Epstein-Barr virus and gastric carcinoma: virus-host interactions leading to carcinoma

Abstract

Epstein-Barr virus (EBV)-associated gastric carcinoma (GC) is a distinct subgroup of GC, comprising 10% of all cases of GC. EBV-associated carcinoma is the monoclonal growth of EBV-infected epithelial cells, and it represents a model of virus-host interactions leading to carcinoma. EBV-infected cells express several latent proteins (latency I program of viral latent gene expression) in EBV-associated GC. However, latent membrane protein 2A (LMP2A) up-regulates the cellular survivin gene through the NFkB pathway, conferring resistance to apoptotic stimuli on the neoplastic cells. EBV-associated GC also shows characteristic abnormality, that is, global and non-random CpG island methylation of the promoter region of many cancer-related genes.
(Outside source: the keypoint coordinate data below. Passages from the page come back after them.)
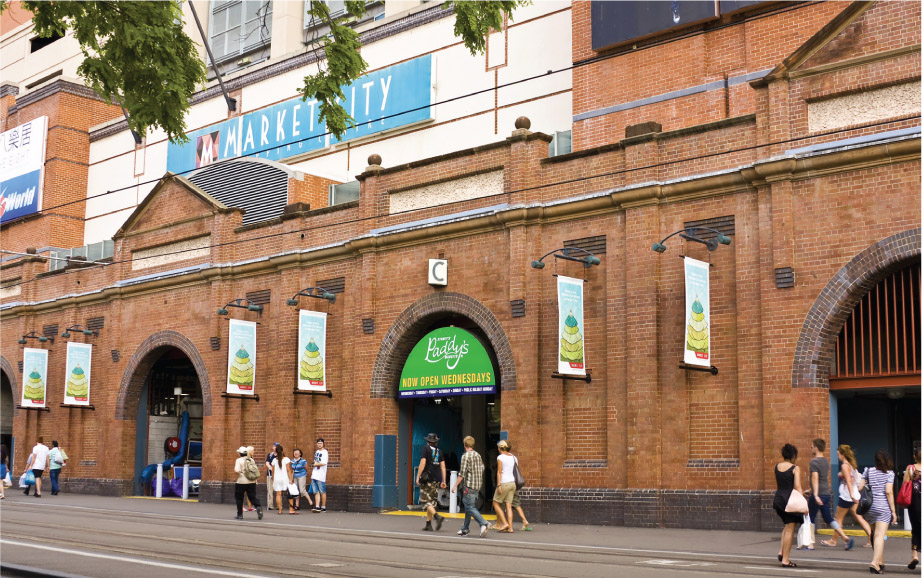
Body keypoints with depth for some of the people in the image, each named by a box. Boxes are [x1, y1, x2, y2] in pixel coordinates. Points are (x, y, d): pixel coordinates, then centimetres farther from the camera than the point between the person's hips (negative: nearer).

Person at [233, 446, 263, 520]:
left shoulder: (239, 460, -7)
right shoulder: (252, 460, 9)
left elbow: (237, 471, -20)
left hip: (241, 482, -4)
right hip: (252, 482, 4)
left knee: (239, 498, 10)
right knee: (252, 497, 8)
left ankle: (240, 515, 12)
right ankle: (258, 507, -19)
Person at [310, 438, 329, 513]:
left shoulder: (325, 452, -8)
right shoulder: (316, 451, 16)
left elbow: (323, 463, -19)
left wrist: (314, 465, -6)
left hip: (321, 476, -7)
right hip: (314, 475, 7)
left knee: (322, 492, 0)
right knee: (316, 492, 3)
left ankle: (323, 507, 5)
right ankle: (317, 507, 2)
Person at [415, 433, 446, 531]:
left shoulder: (426, 449, -2)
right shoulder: (439, 451, 13)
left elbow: (422, 463, -10)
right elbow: (443, 466, 9)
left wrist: (417, 477, -7)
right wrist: (443, 481, 12)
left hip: (427, 478, -6)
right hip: (436, 479, 6)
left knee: (426, 501, -5)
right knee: (432, 501, 11)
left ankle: (437, 517, -26)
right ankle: (428, 524, 12)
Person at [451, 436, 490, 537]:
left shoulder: (465, 456, -12)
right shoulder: (478, 455, 10)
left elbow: (462, 473, -15)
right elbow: (482, 469, 13)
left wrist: (455, 485, -9)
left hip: (469, 485, -8)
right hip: (478, 485, 8)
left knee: (470, 507, -8)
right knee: (468, 506, 16)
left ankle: (483, 523, -23)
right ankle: (465, 529, 19)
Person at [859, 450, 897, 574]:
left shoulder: (868, 471, 6)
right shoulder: (889, 473, -4)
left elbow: (859, 487, 3)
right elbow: (888, 492, -11)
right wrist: (893, 511, -8)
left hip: (870, 506, 4)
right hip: (884, 507, -4)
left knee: (875, 534, 16)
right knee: (880, 535, -8)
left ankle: (880, 561, 23)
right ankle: (875, 562, -20)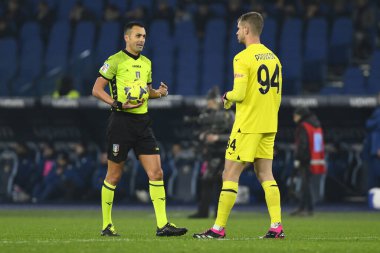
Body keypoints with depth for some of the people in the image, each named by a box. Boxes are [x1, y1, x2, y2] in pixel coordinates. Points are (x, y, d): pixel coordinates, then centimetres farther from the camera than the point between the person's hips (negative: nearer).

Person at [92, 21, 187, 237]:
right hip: (122, 121, -6)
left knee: (156, 173, -4)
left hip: (142, 122, 6)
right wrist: (118, 104, -20)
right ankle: (107, 225, 14)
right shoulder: (116, 61, -6)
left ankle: (163, 225, -5)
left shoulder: (146, 63, 15)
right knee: (114, 176, 2)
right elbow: (97, 90, -7)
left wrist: (159, 92, 5)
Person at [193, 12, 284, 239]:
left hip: (247, 126, -7)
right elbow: (277, 95, 15)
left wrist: (227, 97, 2)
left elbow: (239, 94, -19)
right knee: (266, 175, 9)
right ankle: (277, 227, 1)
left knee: (230, 175, -2)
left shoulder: (243, 58, -12)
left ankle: (219, 228, -2)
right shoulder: (273, 58, 11)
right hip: (269, 126, 7)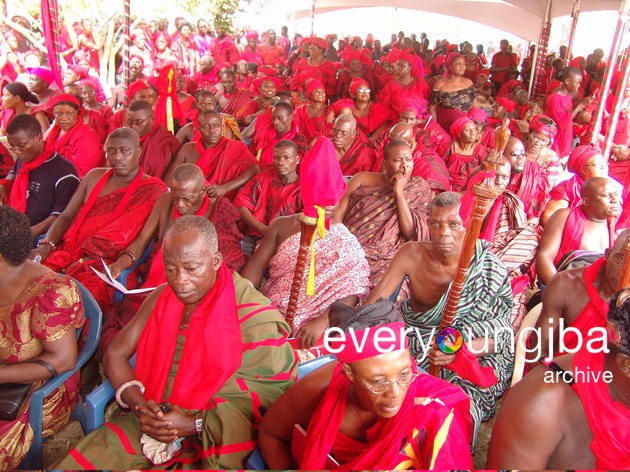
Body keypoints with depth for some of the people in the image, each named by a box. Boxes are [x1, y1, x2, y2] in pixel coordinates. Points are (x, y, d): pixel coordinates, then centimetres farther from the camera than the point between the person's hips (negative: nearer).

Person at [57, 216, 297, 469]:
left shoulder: (254, 320, -16)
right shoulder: (163, 297, 4)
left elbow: (270, 402, -14)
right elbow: (115, 353, 9)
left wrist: (194, 425, -19)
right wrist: (137, 403, -10)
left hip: (212, 440, -5)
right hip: (150, 424, 5)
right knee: (72, 463, -9)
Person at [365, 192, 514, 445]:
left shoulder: (489, 269, -14)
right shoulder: (412, 254, -10)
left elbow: (499, 337, -10)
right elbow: (371, 306, -10)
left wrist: (459, 350, -30)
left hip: (474, 356, -2)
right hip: (414, 344, 3)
Since the viral genes are also regulated by promoter methylation in the infected cells, the DNA methylation mechanism specific to EBV-associated GC may be an exaggeration of the cellular mechanism, which is primarily for defense against foreign DNA. Production of several immunomodulator molecules, inducing tumor-infiltrating lymphocyte and macrophages, serves to form the characteristic histologic pattern in EBV-associated GC. The proposed sequence of events within the mucosa is as follows: EBV infection of certain gastric stem cells; expression of viral latent genes; abnormality of signal pathways caused by viral gene products; DNA methylation-mediated repression of tumor suppressor genes; and monoclonal growth of EBV-infected cells through interaction with other etiologic factors. Potentially useful therapeutic approaches to EBV-associated GC are those that utilize the virus-host interactions, such as bortezomib-induced and viral enzyme-targeted radiotherapy.

Figure 1

Pathology of Epstein–Barr virus (EBV)‐associated gastric carcinoma. EBV‐encoded small RNA (EBER) in situ hybridization demonstrates that positive signals are present in the nuclei of all the neoplastic cells in intramucosal and advanced carcinomas. The remaining pyloric glands (*) in the intramucosal carcinoma and the infiltrating lymphocytes in the advanced carcinoma are negative for signals.

Figure 2

Viral latent membrane protein 2A (LMP2A) in cancer: its structure and downstream signal pathways. The figure summarizes the signal pathways, the activation of which has been reported in epithelial cells and cancer.

Figure 3

Factors associated with epigenetic abnormality in virus‐associated neoplasms. The possible mechanisms of epigenetic abnormalities that have been reported include direct interaction of viral proteins with DNA methyl transferases (DNMT), up‐regulation of dnmt genes by viral proteins, and increased expression of polycomb group proteins.

Figure 4

Epstein–Barr virus (EBV)‐associated gastric carcinoma, from EBV infection to the development of carcinoma. A possible sequence of events within the mucosa is illustrated.